Second Look: The Extraordinary Secrets of April, May, & June by Robin Benway

April, May and June are very special sisters. One morning the three randomly develop weird and wonderful powers. They quickly realize that their secrets aren’t so secret anymore, since April can see the future, May can disappear and travel anywhere she wants without being seen, and June can read minds. Just when it seems like their newfound powers will drive them even farther apart, April sees a vision that will bring them together whether they like it or not.

Anyone with two siblings can easily relate to the first, middle, and third child syndrome that the main characters have. April, age 16 and the oldest, is the sister that’s large and in charge. She’s not bossy, but has a maternal air about her. She’s studious, orderly, a control freak, and likes things the way she likes them. May, the middle child, always feels invisible. She’s just trying to find out who she is, and being sandwiched between her sisters makes this feel impossible to her. June is the typical annoying younger sister. She’s 14 and succumbs easily to peer pressure has a bit of a rebellious streak in her when it means earning points with the school’s popularity princess, Mariah. She’s obsessed with popularity, friends, makeup, clothes, and everything else that reeks of teenybopperness. Once she starts reading minds, she takes “annoying” to a whole new level.


  • SUPERPOWERS! What would YOU do if you had them?
  • You’ve heard of love/hate relationships? Well this story has love/hate love interests. It makes the romance portion of our program that much more fun.

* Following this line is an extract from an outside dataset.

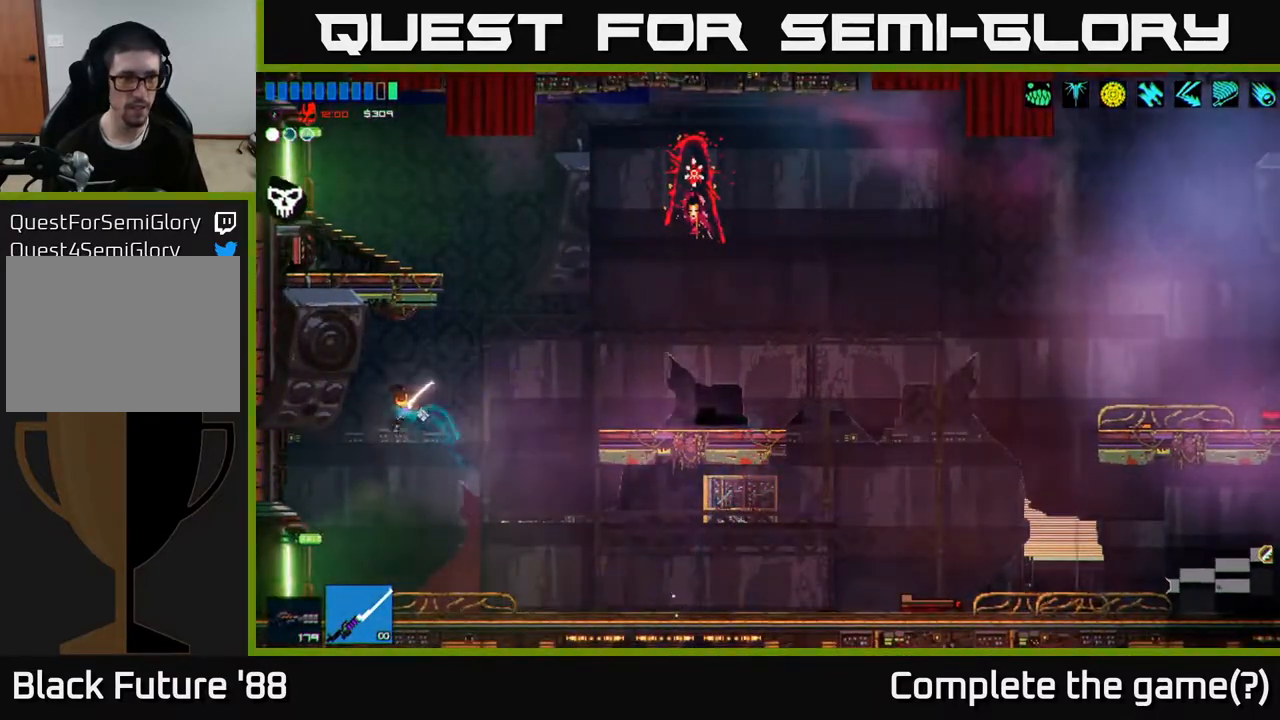
{"buttons": [], "left_stick": "left", "right_stick": "left", "events": []}
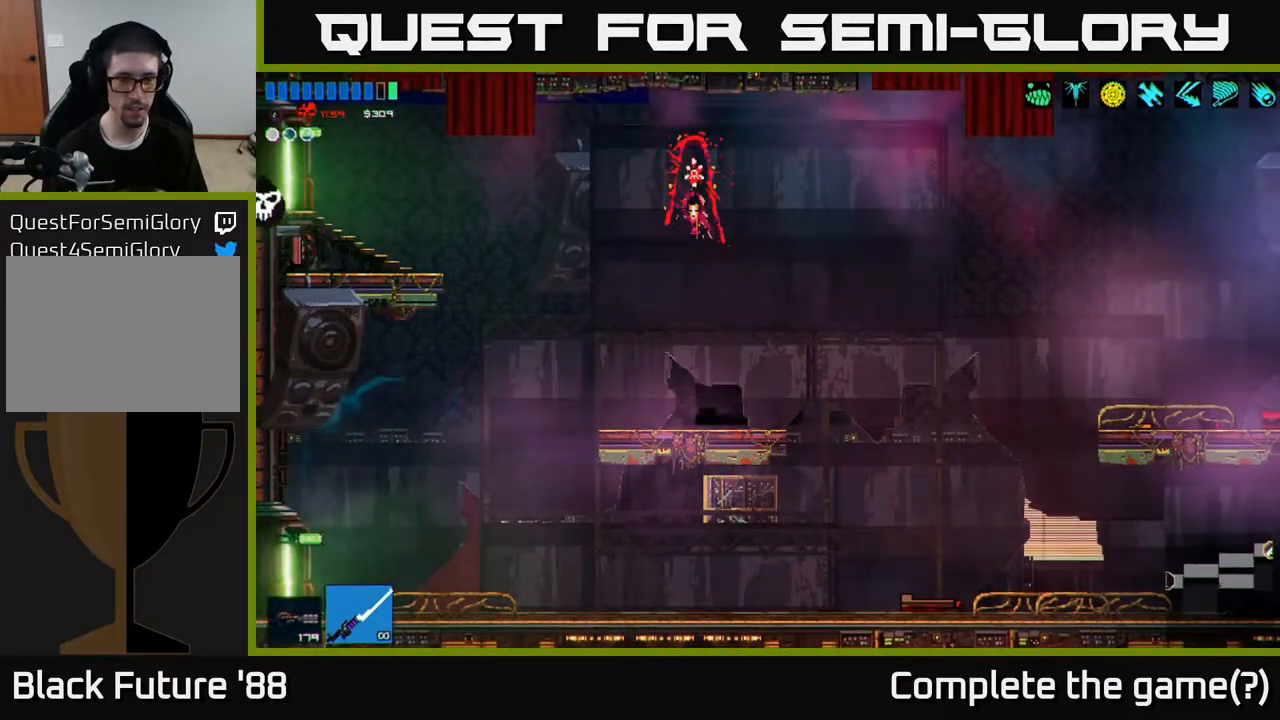
{"buttons": [], "left_stick": "center", "right_stick": "up-left", "events": [[283, "right_stick", "up-left"], [367, "left_stick", "center"]]}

These girls were a lot of fun to read about. Though June got on my nerves (A LOT), as any little sister would, May’s sense of humor kept me cracking up throughout the story. April was high strung big sister I never wanted, but I can’t hold it against her. You’d be high strung too if you had a psychic vision of yourself losing your virginity to the random, unknown dude you happen to share locker space with. Watching the sisters learn how to handle their powers was a total trip and understanding where the story was headed was like taking a mini adventure. Though I wouldn’t necessarily call this a coming of age novel, we see the girls grow and learn about life, love, and each other. Similar to her other novel, Audrey, Wait!, Robin Benway once again hits a homer with her addictive, fast paced, laugh-out-loud writing. This most definitely is a stand-alone novel and I don’t foresee and sequel, however I would love to see what else the sisters learn to do with their powers. While The Extraordinary Secrets has a bit more suggestive content and strong language than Audrey, Wait!, it’s still a sure hit for young teens and reluctant readers.